:: PROMPT ::
Reproduce every one of the rows below word for word, leaving out the pictures.
━━━
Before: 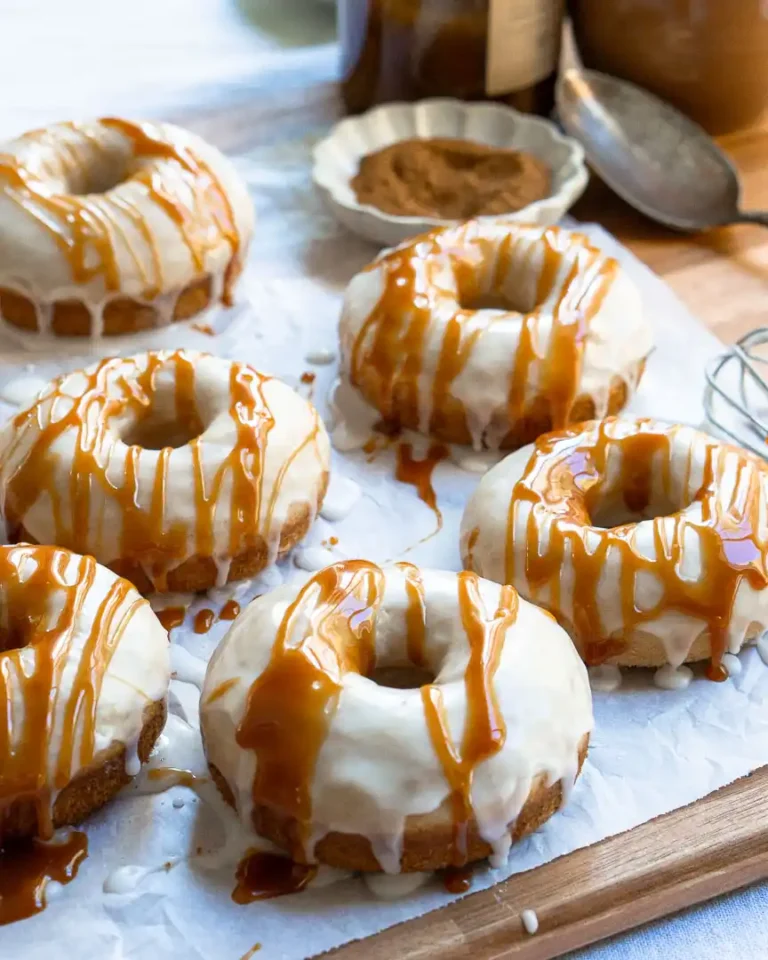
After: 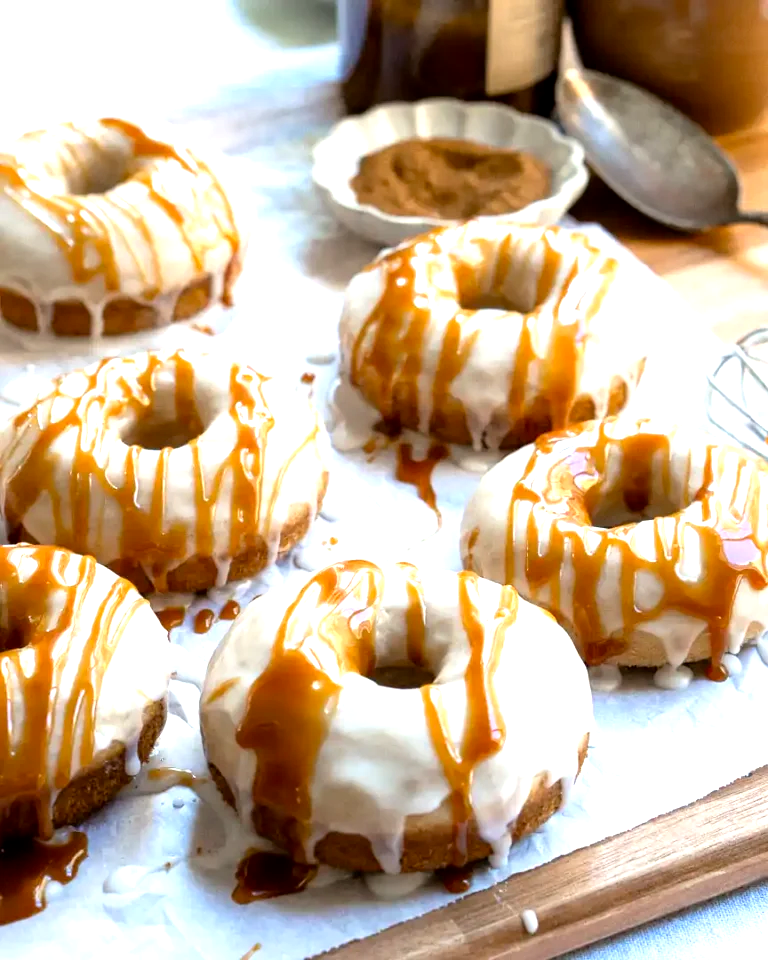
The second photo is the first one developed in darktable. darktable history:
tone equalizer: -8 EV -0.777 EV, -7 EV -0.724 EV, -6 EV -0.587 EV, -5 EV -0.394 EV, -3 EV 0.4 EV, -2 EV 0.6 EV, -1 EV 0.693 EV, +0 EV 0.768 EV
exposure: black level correction 0.005, exposure 0.016 EV, compensate exposure bias true, compensate highlight preservation false
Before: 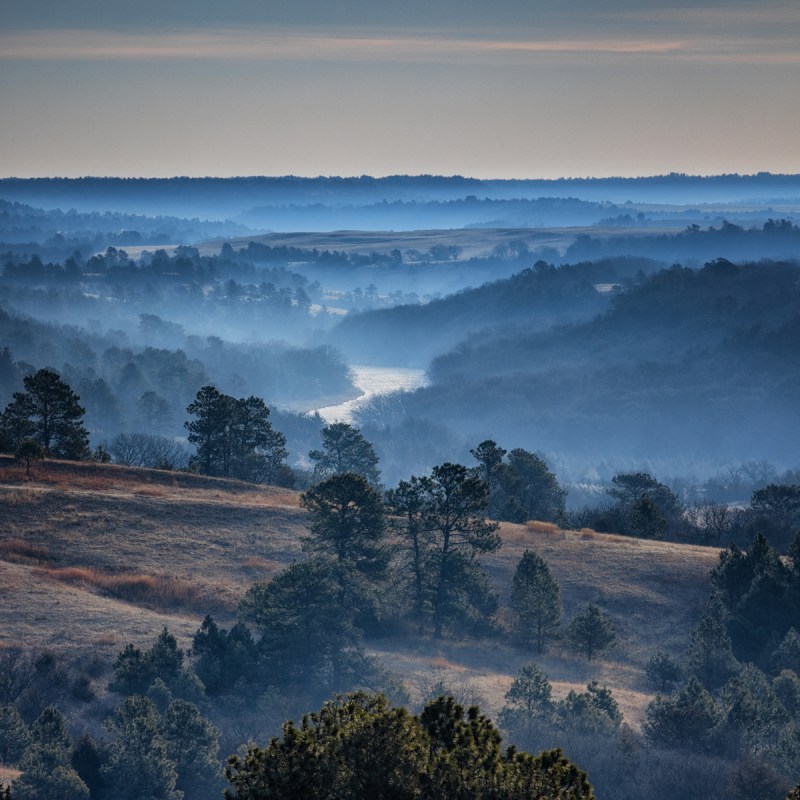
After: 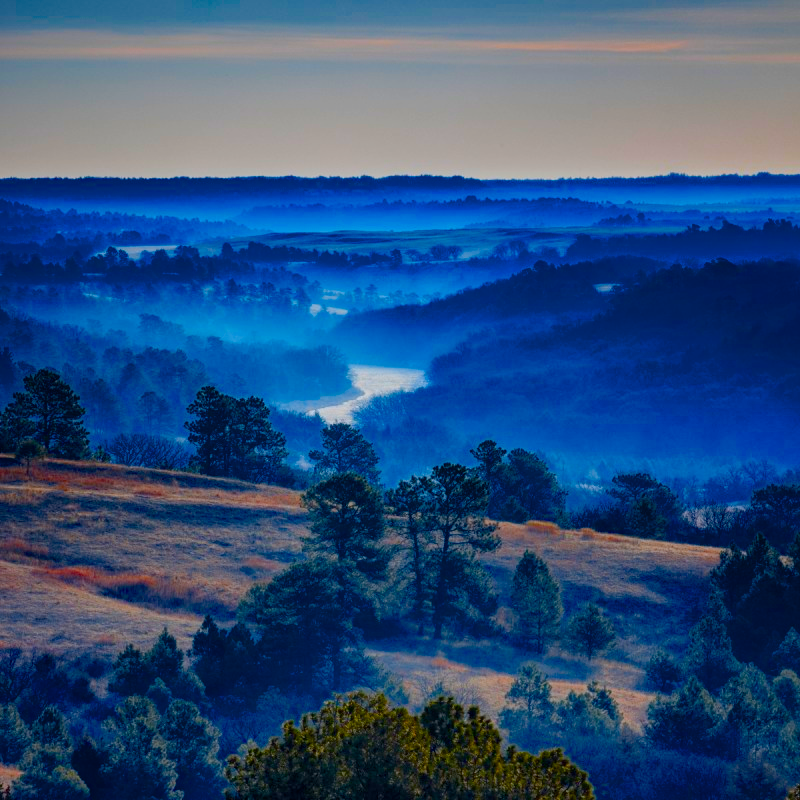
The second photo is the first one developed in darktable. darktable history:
contrast brightness saturation: saturation 0.515
color balance rgb: linear chroma grading › global chroma 0.65%, perceptual saturation grading › global saturation 36.928%, perceptual saturation grading › shadows 36.217%, global vibrance -8.779%, contrast -12.791%, saturation formula JzAzBz (2021)
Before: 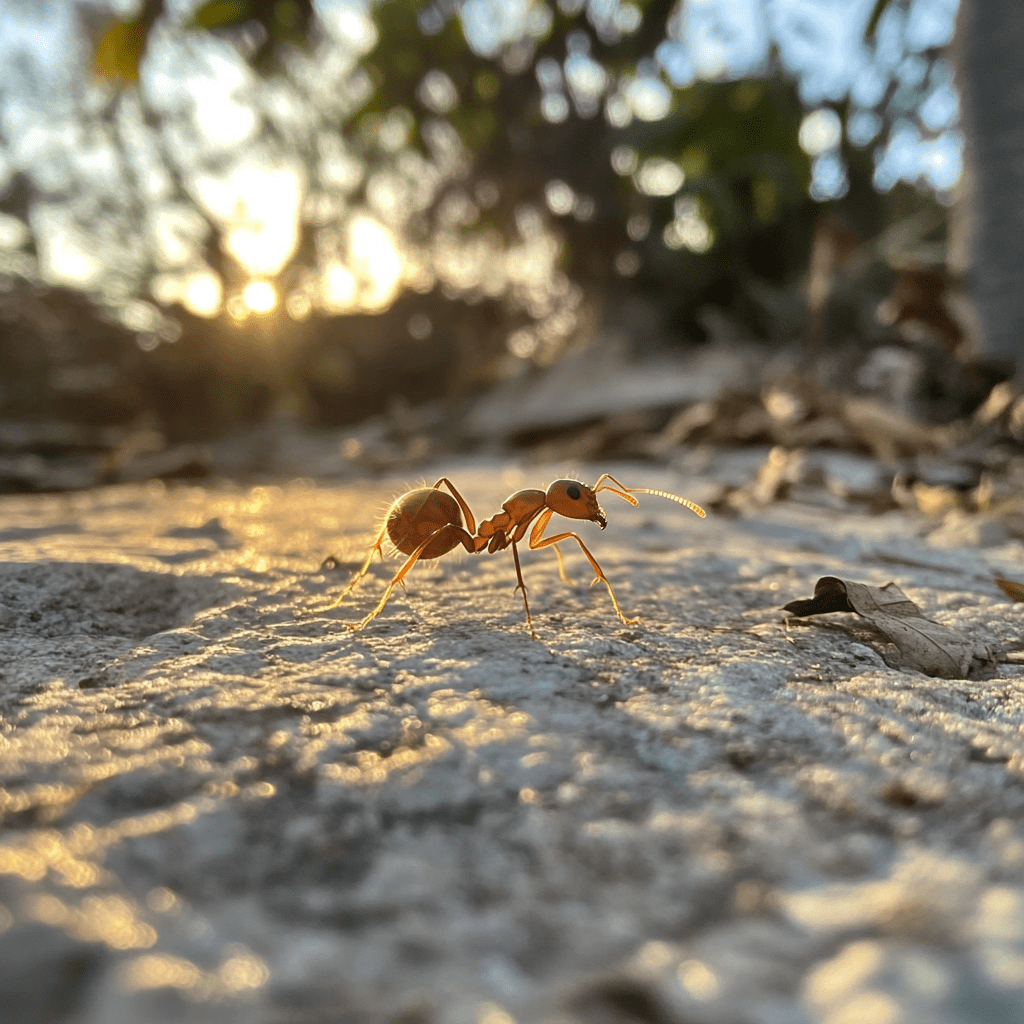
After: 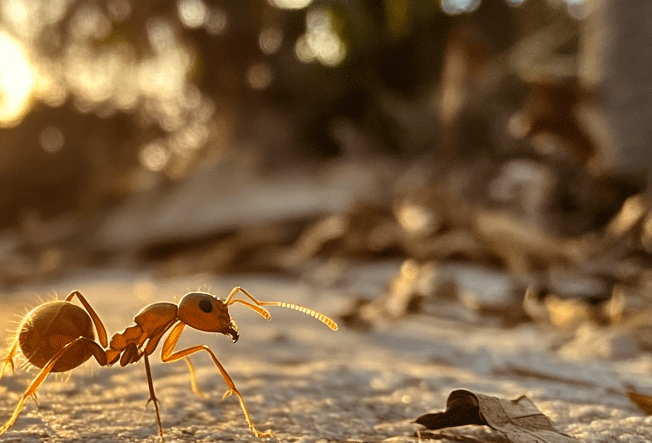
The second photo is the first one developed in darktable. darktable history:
━━━
:: FINAL RESULT ::
Before: 
After: 
The second photo is the first one developed in darktable. darktable history:
tone equalizer: -8 EV -0.777 EV, -7 EV -0.724 EV, -6 EV -0.587 EV, -5 EV -0.394 EV, -3 EV 0.4 EV, -2 EV 0.6 EV, -1 EV 0.693 EV, +0 EV 0.768 EV
exposure: black level correction 0.005, exposure 0.016 EV, compensate exposure bias true, compensate highlight preservation false
Before: 
After: 
The second photo is the first one developed in darktable. darktable history:
contrast brightness saturation: saturation 0.515
color balance rgb: linear chroma grading › global chroma 0.65%, perceptual saturation grading › global saturation 36.928%, perceptual saturation grading › shadows 36.217%, global vibrance -8.779%, contrast -12.791%, saturation formula JzAzBz (2021)
Before: 
After: 
The second photo is the first one developed in darktable. darktable history:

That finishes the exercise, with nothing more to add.